Arns destaca que a língua acessível para os surdos é a Língua Brasileira de Sinais (Libras), e que esta é, em geral, a primeira língua adquirida por esse público. Ele também ressalta que os surdos têm questões linguísticas envolvidas no processo de ensino e aprendizagem, diferentemente de estudantes com outras deficiências. Segundo o senador, pode-se fazer um paralelo entre o ensino de surdos e o ensino de indígenas, tendo em vista as especificidades linguísticas desses grupos.

Programas de ensino e pesquisa

Pelo projeto de Flávio Arns, os sistemas de ensino devem desenvolver programas integrados de ensino e pesquisa para oferta de educação escolar bilíngue e intercultural aos estudantes surdos, com os objetivos de lhes proporcionar “a recuperação de suas memórias históricas, a reafirmação de suas identidades e especificidades e a valorização de sua língua e cultura”.

A União, de acordo com a proposta, vai conceder apoio técnico e financeiro para esses programas.

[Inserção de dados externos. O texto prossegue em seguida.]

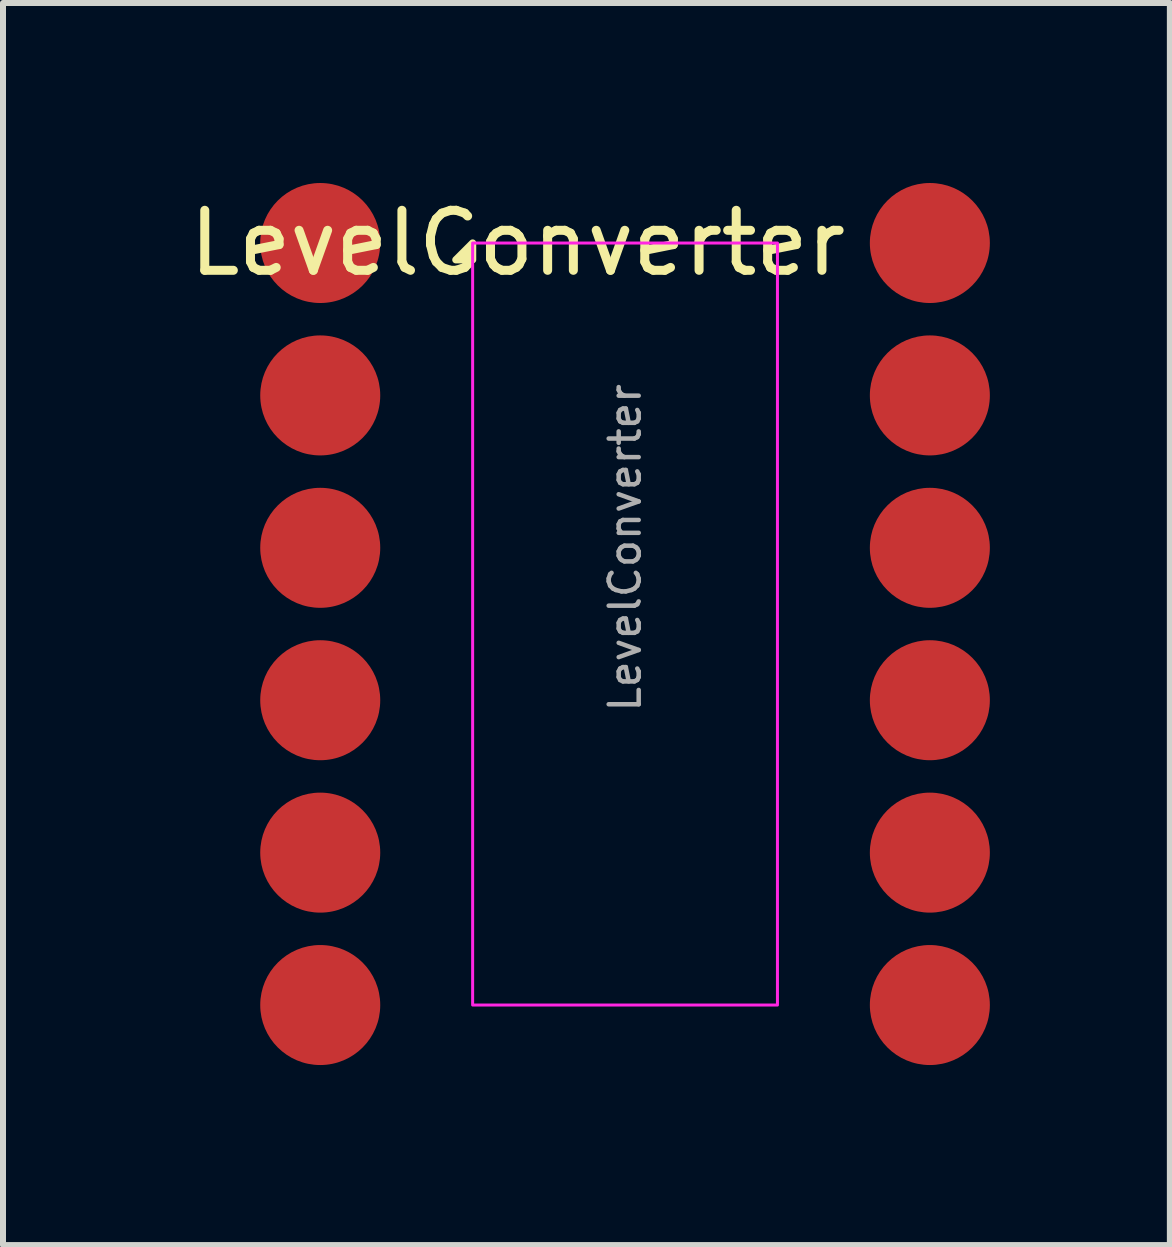
<source format=kicad_pcb>
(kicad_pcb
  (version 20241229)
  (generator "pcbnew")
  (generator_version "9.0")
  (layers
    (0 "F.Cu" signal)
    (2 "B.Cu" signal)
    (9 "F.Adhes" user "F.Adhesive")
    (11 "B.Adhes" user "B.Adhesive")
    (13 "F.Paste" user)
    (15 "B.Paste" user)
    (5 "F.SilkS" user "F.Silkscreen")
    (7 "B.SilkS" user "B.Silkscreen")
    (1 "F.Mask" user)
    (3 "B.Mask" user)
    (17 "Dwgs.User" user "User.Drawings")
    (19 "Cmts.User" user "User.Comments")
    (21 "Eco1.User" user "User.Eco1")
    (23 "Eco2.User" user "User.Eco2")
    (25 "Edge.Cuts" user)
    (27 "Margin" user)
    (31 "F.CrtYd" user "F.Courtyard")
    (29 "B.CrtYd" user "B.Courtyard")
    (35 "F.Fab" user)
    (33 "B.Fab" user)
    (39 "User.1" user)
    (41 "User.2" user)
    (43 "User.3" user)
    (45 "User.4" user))
  (footprint "LevelConverter"
    (layer "F.Cu")
    (at 7.367 6.08)
    (property "Reference" "LevelConverter" (at -1.79 -5.08 0) (layer "F.SilkS") (effects (font (size 1 1) (thickness 0.15))))
    (attr smd)
    (fp_poly (pts (xy -2.54 -4.8) (xy -2.82 -4.8) (xy -2.54 -5.08) (xy -2.54 -4.8)) (stroke (width 0.12) (type solid)) (fill yes) (layer "F.SilkS"))
    (fp_rect (start -2.54 -5.08) (end 2.54 7.62) (stroke (width 0.05) (type default)) (fill no) (layer "F.CrtYd"))
    (fp_text user "${REFERENCE}" (at 0 0 90) (layer "F.Fab") (effects (font (size 0.5 0.5) (thickness 0.075))))
    (pad "1" smd circle (at -5.08 -5.08 270) (size 2 2) (layers "F.Cu" "F.Mask" "F.Paste"))
    (pad "2" smd circle (at -5.08 -2.54 270) (size 2 2) (layers "F.Cu" "F.Mask" "F.Paste"))
    (pad "3" smd circle (at -5.08 0 270) (size 2 2) (layers "F.Cu" "F.Mask" "F.Paste"))
    (pad "4" smd circle (at -5.08 2.54 270) (size 2 2) (layers "F.Cu" "F.Mask" "F.Paste"))
    (pad "5" smd circle (at -5.08 5.08 270) (size 2 2) (layers "F.Cu" "F.Mask" "F.Paste"))
    (pad "6" smd circle (at -5.08 7.62 270) (size 2 2) (layers "F.Cu" "F.Mask" "F.Paste"))
    (pad "7" smd circle (at 5.08 -5.08 270) (size 2 2) (layers "F.Cu" "F.Mask" "F.Paste"))
    (pad "8" smd circle (at 5.08 -2.54 270) (size 2 2) (layers "F.Cu" "F.Mask" "F.Paste"))
    (pad "9" smd circle (at 5.08 0 270) (size 2 2) (layers "F.Cu" "F.Mask" "F.Paste"))
    (pad "10" smd circle (at 5.08 2.54 270) (size 2 2) (layers "F.Cu" "F.Mask" "F.Paste"))
    (pad "11" smd circle (at 5.08 5.08) (size 2 2) (layers "F.Cu" "F.Mask" "F.Paste"))
    (pad "12" smd circle (at 5.08 7.62) (size 2 2) (layers "F.Cu" "F.Mask" "F.Paste")))
  (gr_rect
    (start -3 -3)
    (end 16.447 17.7)
    (stroke (width 0.1) (type default))
    (fill no)
    (layer "Edge.Cuts")))
</source>
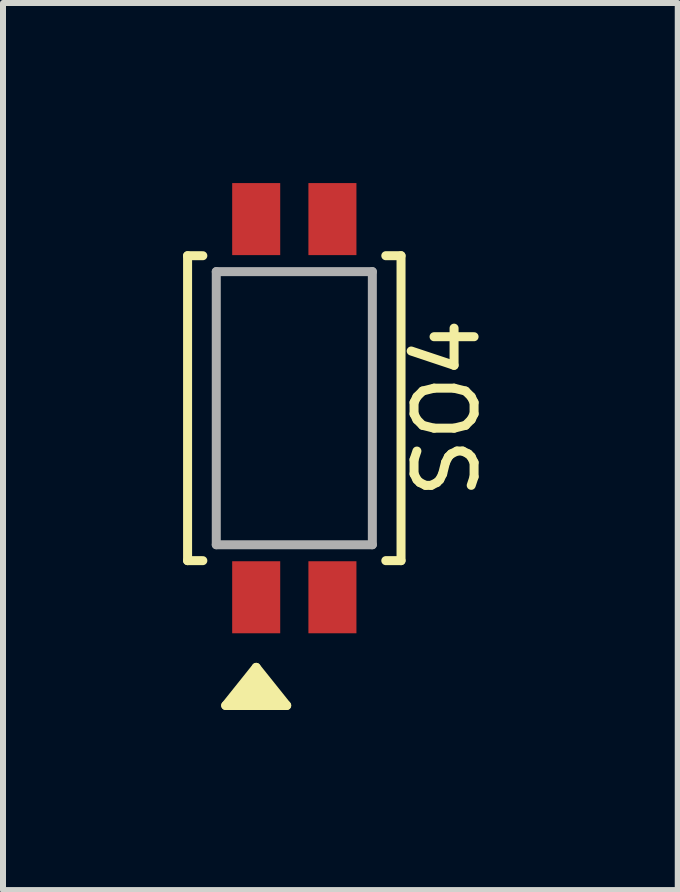
<source format=kicad_pcb>
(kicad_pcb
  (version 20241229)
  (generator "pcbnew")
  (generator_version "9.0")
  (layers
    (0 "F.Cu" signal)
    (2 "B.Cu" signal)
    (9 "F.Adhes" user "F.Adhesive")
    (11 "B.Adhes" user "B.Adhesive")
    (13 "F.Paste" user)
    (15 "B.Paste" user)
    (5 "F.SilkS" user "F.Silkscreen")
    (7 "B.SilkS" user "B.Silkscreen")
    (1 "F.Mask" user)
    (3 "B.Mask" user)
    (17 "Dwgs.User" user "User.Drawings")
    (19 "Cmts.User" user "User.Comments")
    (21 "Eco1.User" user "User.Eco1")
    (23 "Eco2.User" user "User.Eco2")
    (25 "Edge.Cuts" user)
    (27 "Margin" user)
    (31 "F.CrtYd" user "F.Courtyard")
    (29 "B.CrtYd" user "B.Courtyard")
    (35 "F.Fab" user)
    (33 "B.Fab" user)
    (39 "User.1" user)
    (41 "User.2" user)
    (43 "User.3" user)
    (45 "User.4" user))
  (footprint "SO4"
    (layer "F.Cu")
    (at 1.853 3.75)
    (property "Reference" "SO4" (at 2.54 0 90) (layer "F.SilkS") (effects (font (size 1 1) (thickness 0.15))))
    (attr through_hole)
    (fp_line (start -1.778 -2.54) (end -1.778 2.54) (stroke (width 0.15) (type solid)) (layer "F.SilkS"))
    (fp_line (start -1.778 2.54) (end -1.524 2.54) (stroke (width 0.15) (type solid)) (layer "F.SilkS"))
    (fp_line (start -1.524 -2.54) (end -1.778 -2.54) (stroke (width 0.15) (type solid)) (layer "F.SilkS"))
    (fp_line (start -1.143 4.953) (end -0.127 4.953) (stroke (width 0.15) (type solid)) (layer "F.SilkS"))
    (fp_line (start -0.762 4.953) (end -0.635 4.699) (stroke (width 0.15) (type solid)) (layer "F.SilkS"))
    (fp_line (start -0.635 4.318) (end -1.143 4.953) (stroke (width 0.15) (type solid)) (layer "F.SilkS"))
    (fp_line (start -0.635 4.445) (end -1.016 4.953) (stroke (width 0.15) (type solid)) (layer "F.SilkS"))
    (fp_line (start -0.635 4.445) (end -0.254 4.953) (stroke (width 0.15) (type solid)) (layer "F.SilkS"))
    (fp_line (start -0.635 4.572) (end -0.889 4.953) (stroke (width 0.15) (type solid)) (layer "F.SilkS"))
    (fp_line (start -0.635 4.699) (end -0.508 4.953) (stroke (width 0.15) (type solid)) (layer "F.SilkS"))
    (fp_line (start -0.508 4.953) (end -0.635 4.826) (stroke (width 0.15) (type solid)) (layer "F.SilkS"))
    (fp_line (start -0.381 4.953) (end -0.635 4.572) (stroke (width 0.15) (type solid)) (layer "F.SilkS"))
    (fp_line (start -0.127 4.953) (end -0.635 4.318) (stroke (width 0.15) (type solid)) (layer "F.SilkS"))
    (fp_line (start 1.524 -2.54) (end 1.778 -2.54) (stroke (width 0.15) (type solid)) (layer "F.SilkS"))
    (fp_line (start 1.778 -2.54) (end 1.778 2.54) (stroke (width 0.15) (type solid)) (layer "F.SilkS"))
    (fp_line (start 1.778 2.54) (end 1.524 2.54) (stroke (width 0.15) (type solid)) (layer "F.SilkS"))
    (fp_line (start -1.3 -2.275) (end 1.3 -2.275) (stroke (width 0.15) (type solid)) (layer "F.Fab"))
    (fp_line (start -1.3 2.275) (end -1.3 -2.275) (stroke (width 0.15) (type solid)) (layer "F.Fab"))
    (fp_line (start 1.3 -2.275) (end 1.3 2.275) (stroke (width 0.15) (type solid)) (layer "F.Fab"))
    (fp_line (start 1.3 2.275) (end -1.3 2.275) (stroke (width 0.15) (type solid)) (layer "F.Fab"))
    (pad "1" smd rect (at -0.635 3.15) (size 0.8 1.2) (layers "F.Cu" "F.Mask" "F.Paste"))
    (pad "2" smd rect (at 0.635 3.15) (size 0.8 1.2) (layers "F.Cu" "F.Mask" "F.Paste"))
    (pad "3" smd rect (at 0.635 -3.15) (size 0.8 1.2) (layers "F.Cu" "F.Mask" "F.Paste"))
    (pad "4" smd rect (at -0.635 -3.15) (size 0.8 1.2) (layers "F.Cu" "F.Mask" "F.Paste")))
  (gr_rect
    (start -3 -3)
    (end 8.241 11.778)
    (stroke (width 0.1) (type default))
    (fill no)
    (layer "Edge.Cuts")))
</source>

Eles serão planejados com a participação das comunidades surdas, de instituições de ensino superior e de entidades representativas dos surdos.

Atendimento especializado

Para atender às especificidades linguísticas dos surdos, deverá haver, quando necessário, serviços de apoio educacional especializado, como o atendimento educacional especializado bilíngue. Além disso, o projeto estabelece que a oferta de educação bilíngue de surdos terá início desde o nascimento e deverá se estender ao longo da vida. O projeto também prevê a oferta, aos estudantes surdos, de materiais didáticos e professores bilíngues com formação e especialização adequadas, em nível superior.

Debate

Inicialmente, a votação dessa matéria estava prevista para 12 de maio, mas a senadora Mara Gabrilli apresentou um requerimento para a realização de uma sessão de debates sobre o assunto, que aconteceu na última sexta-feira (21), com a presença de ativistas e representantes de entidades ligadas aos direitos dos surdos.

Ao comentar esse debate, o presidente do Senado, Rodrigo Pacheco, afirmou que a sessão foi marcada pela inovação, já que contou com recursos de acessibilidade como Libras, legendas em tempo real e auto-descrição. Ele acrescentou que a sessão foi feita com intérprete de voz, além de guias intérpretes, com a transmissão do encontro no canal oficial do Senado no Youtube. Pacheco também lembrou que houve participações por meio do portal e-Cidadania, com o recorde de 439 interações populares. “Essas ações revelam a preocupação do Senado em garantir a plena participação democrática a todo cidadão, independentemente de suas limitações. Mais uma vez o Senado assume papel de destaque, com o compromisso com a acessibilidade”, disse.

Acessibilidade

As transmissões da TV Senado, inclusive as sessões do Plenário, são acompanhadas de tradução em Libras. O site da Casa também apresenta recursos de acessibilidade. Há 13 anos, o Senado mantém o Senado Notícias em Braile, que é um resumo das notícias de cada mês, enviado para cerca de 150 instituições de assistência a deficientes visuais do país. Esse jornal é impresso pelo Serviço de Braile da Gráfica do Senado, que conta, inclusive, com uma equipe de revisores cegos.

O projeto Integrar e o Plano de Acessibilidade adequaram os espaços físicos do Senado, com a construção de rampas e a instalação de sinalização tátil de piso, além da oferta de triciclos, cadeiras de roda motorizadas, vagas especiais de estacionamento e carros adaptados. Há cerca de 200 pessoas com deficiência que integram o corpo funcional da Casa.